None of us like to think of a time when we won’t be around anymore, but this needs to be considered up front so you can plan for it effectively.

Whether you plan to sell your business on your retirement, leave your share to your partners or hand it on to your children will influence the type of structure you choose. It’s also important to consider what you would like to happen should you pass away while you are still holding the reins. You need to consider who will control the income and assets of the structure and how this control could be changed, if required.

If you plan to sell, will you sell the entire business or just its assets?

Before answering that question, you need to ask yourself whether your business has a value in the open marketplace. Many business owners run their businesses and generate good incomes. Unfortunately, when it comes time to pack up the toolkit, their businesses do not have real value to anyone else because they themselves are ‘the business’. The business cannot run without them, hence there is no value. A harsh reality, but definitely one that is better knowing now rather than later.

If you find yourself in this position, you may be able to sell your business’s assets, but will likely struggle to sell the business itself. If, on the other hand, your business could run effectively without you in it, you have options.

If you have a company structure you have the option of selling the shares in the company or just the business interest the company operates. If you sell the shares in the company, then the capital gain or loss sits with the shareholder that sells the shares, which could be an individual or a trust, depending on how the company was structured when incorporated. That shareholder will need to report the capital in their tax return. If the company sells the business interest, on the other hand, then it is the company that has made a capital gain and loss, and it would need to report that capital gain or loss accordingly.

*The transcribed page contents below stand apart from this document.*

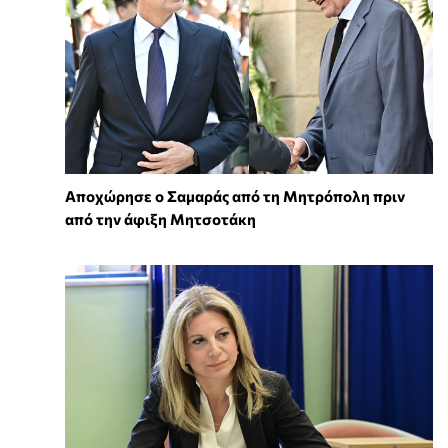
Αποχώρησε ο Σαμαράς από τη Μητρόπολη πριν
από την άφιξη Μητσοτάκη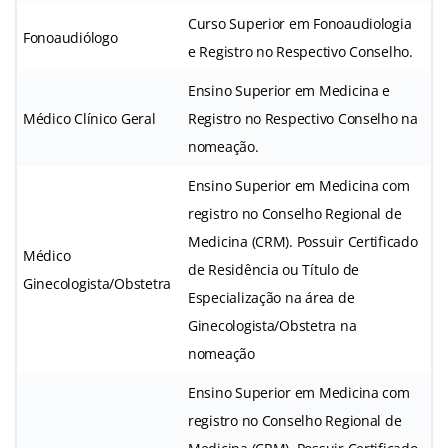
Curso Superior em Fonoaudiologia
Fonoaudiólogo
e Registro no Respectivo Conselho.
Ensino Superior em Medicina e
Médico Clínico Geral
Registro no Respectivo Conselho na
nomeação.
Ensino Superior em Medicina com
registro no Conselho Regional de
Medicina (CRM). Possuir Certificado
Médico
de Residência ou Título de
Ginecologista/Obstetra
Especialização na área de
Ginecologista/Obstetra na
nomeação
Ensino Superior em Medicina com
registro no Conselho Regional de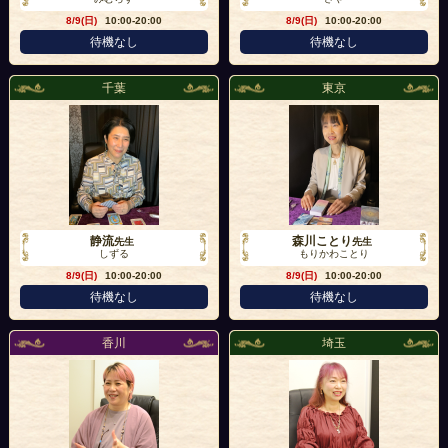
8/9(日)
10:00-20:00
8/9(日)
10:00-20:00
待機なし
待機なし
千葉
東京
静流
森川ことり
先生
先生
しずる
もりかわことり
8/9(日)
10:00-20:00
8/9(日)
10:00-20:00
待機なし
待機なし
香川
埼玉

If the business is operated under a trust, on the other hand, it would be difficult to sell the interests in the trust. Trusts are established for the benefit of its beneficiaries, which are generally family members when it comes to discretionary trusts (the most common trust structures established for business).

If you are operating your business in a discretionary trust, or planning to do so, please consider your succession planning as, if you are likely to sell your business to external parties, you will likely be selling the business assets, rather than the interest in the trust.

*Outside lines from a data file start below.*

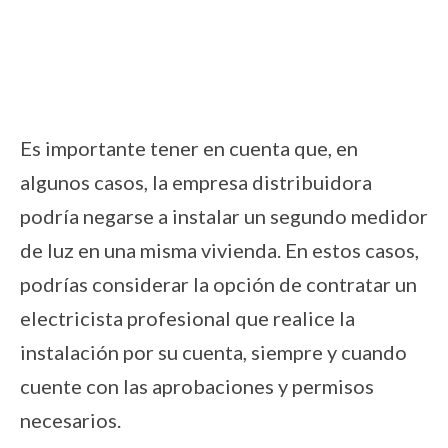
Es importante tener en cuenta que, en
algunos casos, la empresa distribuidora
podría negarse a instalar un segundo medidor
de luz en una misma vivienda. En estos casos,
podrías considerar la opción de contratar un
electricista profesional que realice la
instalación por su cuenta, siempre y cuando
cuente con las aprobaciones y permisos
necesarios.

If your intention is to pass the business to your children, a trust can be a cost effective and easy option, as your children are already beneficiaries of your trust irrespective of whether they are named beneficiaries or not. It is standard in discretionary trusts that your children, along with siblings, parents and so on, are all unnamed beneficiaries. There is no obligation to distribute any funds to them at any stage, but the option is there for you should your circumstances warrant it (such as when your net business income is at a high level and you wish to save tax by utilising as many of your family members lower tax rate thresholds).

Another consideration is small business CGT concessions on the sale of your business or its assets. When it comes to CGT, an individual and/or trust is able to access the CGT 50 per cent discount while a company cannot, therefore this should be kept in mind when considering succession planning and choosing your business structure. If your business is considered to be a small business entity (with turnover of less than $2 million), additional CGT concessions – like the 50 per cent active asset reduction and the $500,000 retirement concession – will play a significant part in your decision.

We can sometimes be guilty of only thinking about the present when starting a business. If that is the case, you could cost yourself significant dollars when the time comes to leave.

Consider all options and speak with your Trusted Adviser before making the final decision on the structure of your business.